Thursday, March 25, 2010

Guide-ance

I was fifteen when I first heard of Hitchhiker's. My best friend at the time, Mark (I'll use his first name as (a) we haven't seen one another in twenty years, so I feel his anonymity is safe with this much "exposure", and (b) it's not as if Mark is an exceptionally rare name; shoot, the boys born within four years to either side of my own age were contractually obligated to be named either David, Jason, Justin, Mark, or Mike - as were girls legally requred to be Lauras, Kimberlys, Kellys, Karens, or Jennifers - my parents, clearly, were A-number-one weirdos ...), was the first real smart, pop-cultural guy I'd really spent time with. He was also a redhead - we had three in the general gang, two were sort of our hippies, and Mark was the younger one, and more strawberry blond.

I heard once that he became a republican after highschool. I suppose it's just as well we lost touch. (Though some do acknowledge being able to look past that sort of "difference" - ahem.)

Anyway. Mark and H2G2.

He had one of those apartment spaces in the lower level of his family's ranch house. Sitting on a hill, he had his own door, his own den area, a bedroom off it, and I'm pretty sure his own bathroom. I could not tell you what "his parents' house" looked like, except from the outside, because - dude - fourteen, he was, and he had *his own place*! Awesome! We used to sit there listening to his (dizzying, to me) album collection, with the "party light" hooked to the stereo, pretending we were deep. I have to say, even the memory is seriously cool even now. Mark was one of the more hilarious people I'd ever met, and because he was a litte younger than I, I didn't have to be all intimidated by how smart he was too. I styled myself pretty smart even then, of course, but with a pack of friends like mine this was 100% bravado.

He pulled out the radio shows, once, incredibly excited about this find, and wanting so badly to share.

I have to confess, that first listen, as much as I was ready to be impressed on instruction, it took me a WHILE to get Hitchhiker's at all. I mean, I definitely sat there laughing. But let's just say it: thank GOODNESS I had hip friends to guide me around (yeah, I see what I did there - apologies), because girl is a total waste of cool stuff to know about without other people's direction.

Marvin is the sum total of my memory of that day - and of, as I must assume there were, the subsequent days of listening to the shows. I know a lot of people attach to one character or another (duh), and so many to Marvin of course, but Marvin's voice, even now, defines the experience of the Guide.

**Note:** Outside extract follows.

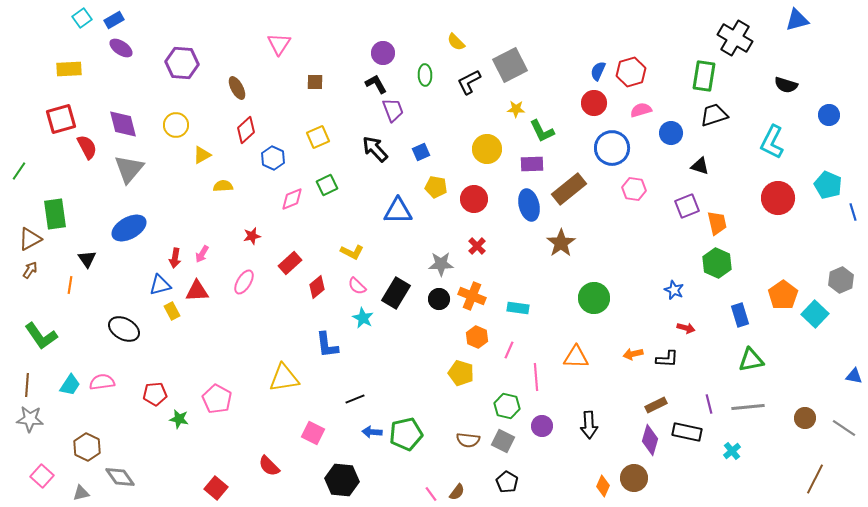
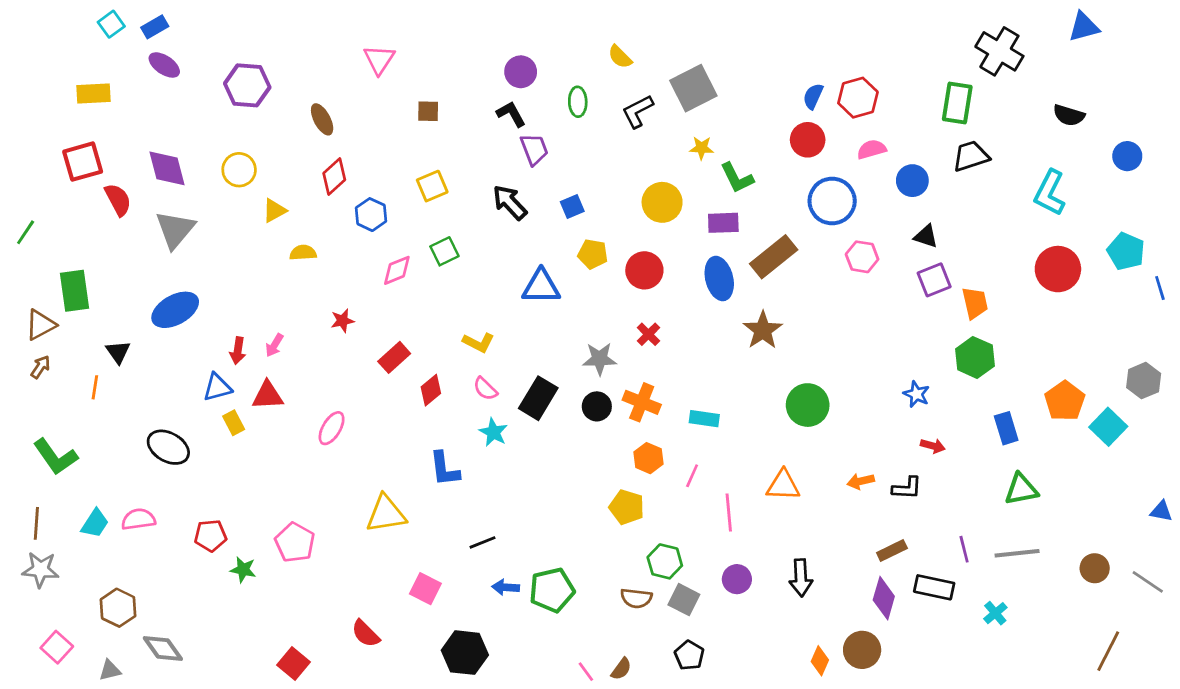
black triangle: (700, 166) -> (926, 236), moved
pink ellipse: (244, 282) -> (332, 428), moved
green hexagon: (507, 406) -> (665, 561), moved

I have owned the eighties TV shows since 1993, but only in the past year was I able to actually SEE it, to experience it with anything like objectivity. I cling to my beloved entertainments, to the forgiveness and inclusiveness of my wild SUBjectivity. I've talked before about how I'm the ideal consumer of movies etc., with my incredible ability for accepting entertainment on its terms, if I'm up for it at all. Having been able to "see" the BBC TV version at last, I can attest, it really is cr*p. The sound design, in particular, appears to have been designed by sadists of the first order. Oh, but it's HITCHHIKER'S crap! It's MY crap! It's crap Adams doesn't seem to have complained about extensively; and, if he can accept it as part of his "universe", why on Earth would I ruin his fun *or mine* and go all snotty about it?? I love Mark Wing-Davey, I love David Dixon, and Peter Jones (dude, Peter Jones! Woo!), I've never even managed to hate the TV version of Trillian - and that's significant, if not downright mad of me.

I loved the movie, too. Cried at the dolphins. Cried at the end, too. Held my best friend TEO's hand and squee'd quietly through the whole first time we ever saw it. And, inevitably, we gave it to one another for Hannumas, of course. Still do - those opening credits do it to me faster even than "Babe" does, at least as surely as - insanely, with my *hatred* of musicals generally - "The Prince of Egypt" does when they sing "Deliverance".

H2G2 is deeeeeeeeeeep in me, is what I'm saying. An ex I hadn't seen in thirteen years reappeared some time back, and surprised me by making lots of Guide references at me, in memory. I'd made him a convert, and his fervency was strong. I still have my first copies of the books, including the copy of the "more than complete guide" my mom gave me, a gorgeous leatherbound edition with gold leaf ... and, inexplicably, clearly non-acid-free paper which has aged attractively over the years.

My dad and I used to share the physicist jokes, and 42-jokes. When I TURNED 42 this year, it wasn't only my brother who referenced the number. I just re-read my Dirk Gently, too, not too long back (excellent fun, goshdarnit).



Wow, and my headache is better. That is the power of the Adams, y'all.

I think I should go, then, and walk my old good dog.